# Strawberry recipes ISO



## Debbie (Feb 11, 2006)

I have a bunch of frozen strawberries, and am looking for some strawberry desserts or salads..... any suggestions?


----------



## pdswife (Feb 11, 2006)

*Paul's Strawberry Sauce (TNT)*

Description:
This is from one of our favorite Greek cookbooks.   

Paul uses strawberries but, it says you can use   peaches and pineapple too.

Ingredients:
4 cups sliced fruit
1- 1/2 cups sugar
3 tablespoons cornstarch
4 tablespoons lemon juice 
4 tablespoons brandy

Directions:
Put fruit into a heavy bottomed, perferably non-stick pan.   

In a small bowl, mix the cornstarch and sugar.   The quantity of sugar depends on how sweet your fruit is.

Spread the mixture over the fruit and sprinkle with the lemon juice.

Cover the pan and cook over low heat, stirring occasionally, until it is translucent and thick.   
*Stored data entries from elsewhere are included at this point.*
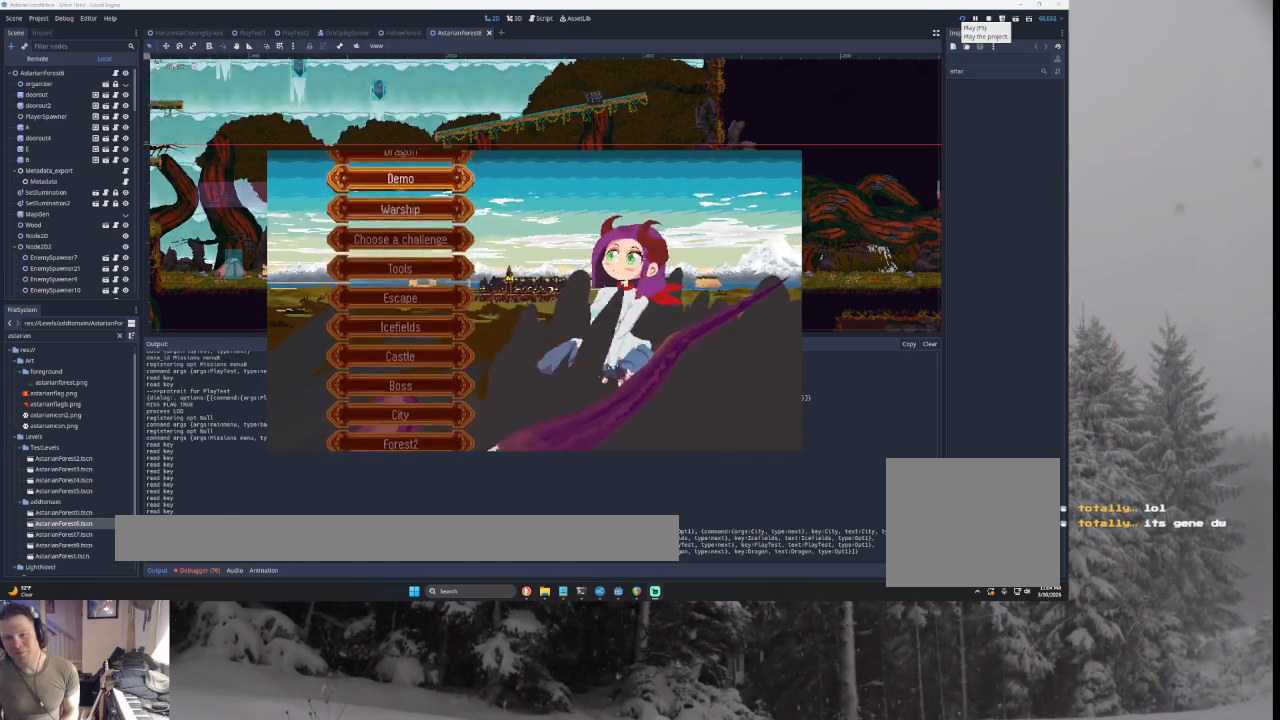
{"buttons": ["CROSS"], "left_stick": "center", "right_stick": "center", "events": [[100, "left_stick", "center"], [167, "left_stick", "down"], [433, "left_stick", "center"]]}
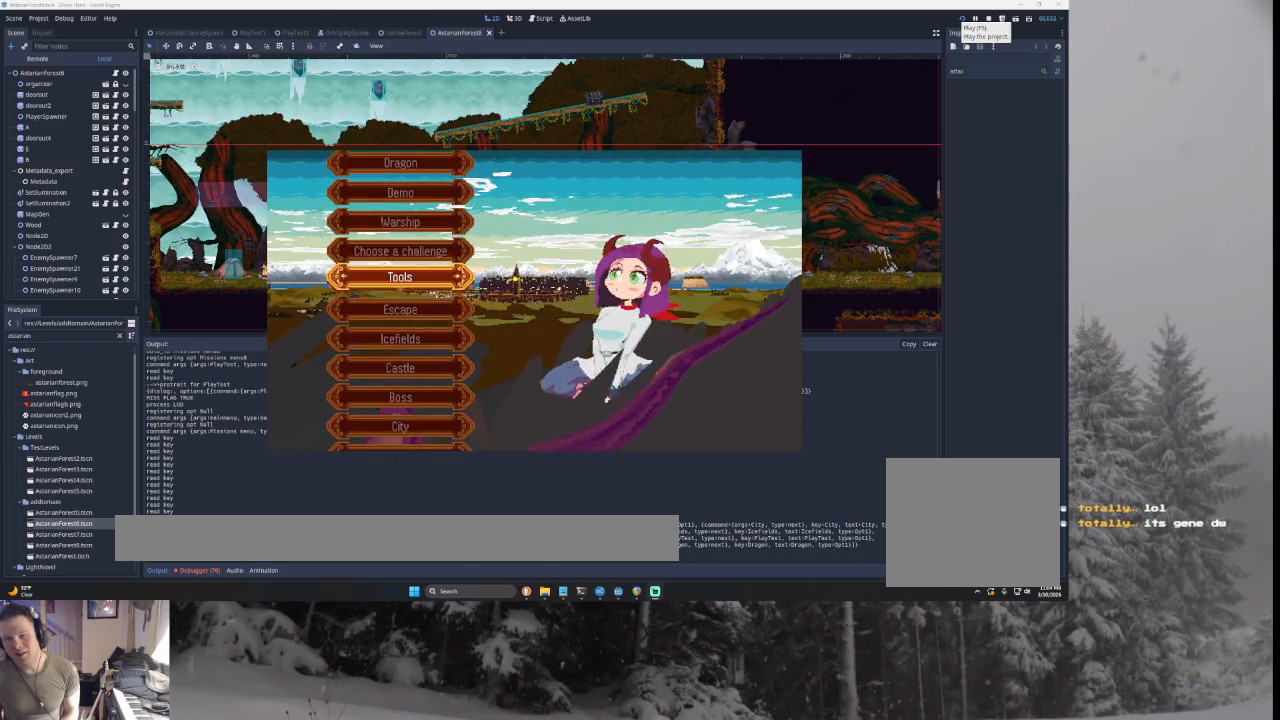
{"buttons": ["CROSS"], "left_stick": "center", "right_stick": "center", "events": [[33, "left_stick", "down"], [167, "left_stick", "center"], [233, "left_stick", "down"], [333, "left_stick", "center"], [400, "left_stick", "down"], [500, "left_stick", "center"]]}
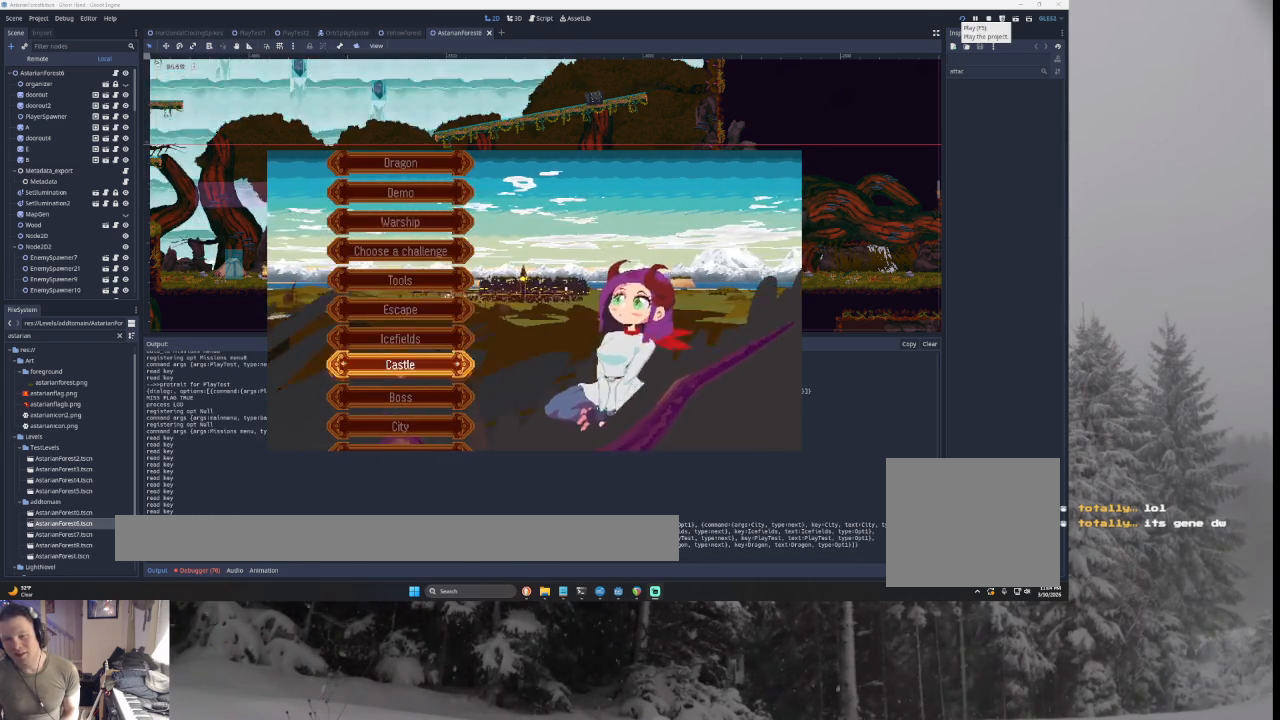
{"buttons": ["CROSS"], "left_stick": "down", "right_stick": "center", "events": [[100, "left_stick", "down"], [200, "left_stick", "center"], [300, "left_stick", "down"], [400, "left_stick", "center"], [467, "left_stick", "down"]]}
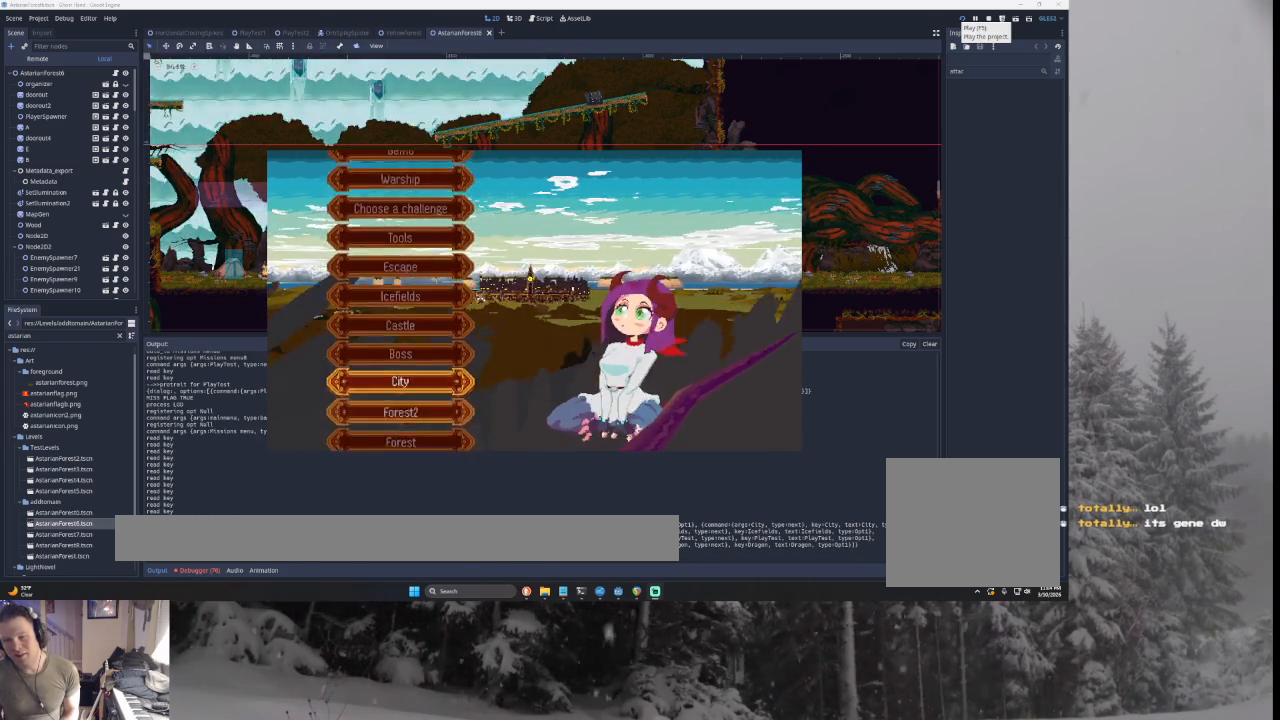
{"buttons": ["CROSS", "SQUARE"], "left_stick": "center", "right_stick": "center", "events": [[100, "left_stick", "center"], [200, "left_stick", "down"], [300, "left_stick", "center"], [500, "SQUARE", "down"]]}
Let it cool slightly and stir in the brandy.

We used it on vanilla ice cream.    It was wonderful. 
And very pretty.


----------



## licia (Feb 11, 2006)

I don't know if it works with frozen strawberries, but the fresh ones with a bit of balsamic vinegar is great.


----------



## Haggis (Feb 11, 2006)

Strawberries. Vanilla. Balsamic vinegar. Bit of sugar. Leave to mascerate for a bit then serve it on top of vanilla ice cream or french toast spread with mascarpone.

Also strawberries with mint or basil works fantastic. And a sprinkling of black pepper doesn't hurt either (and no I'm not talking about savoury dishes).


----------



## Debbie (Feb 12, 2006)

wow!  thank you for all the great ideas!


----------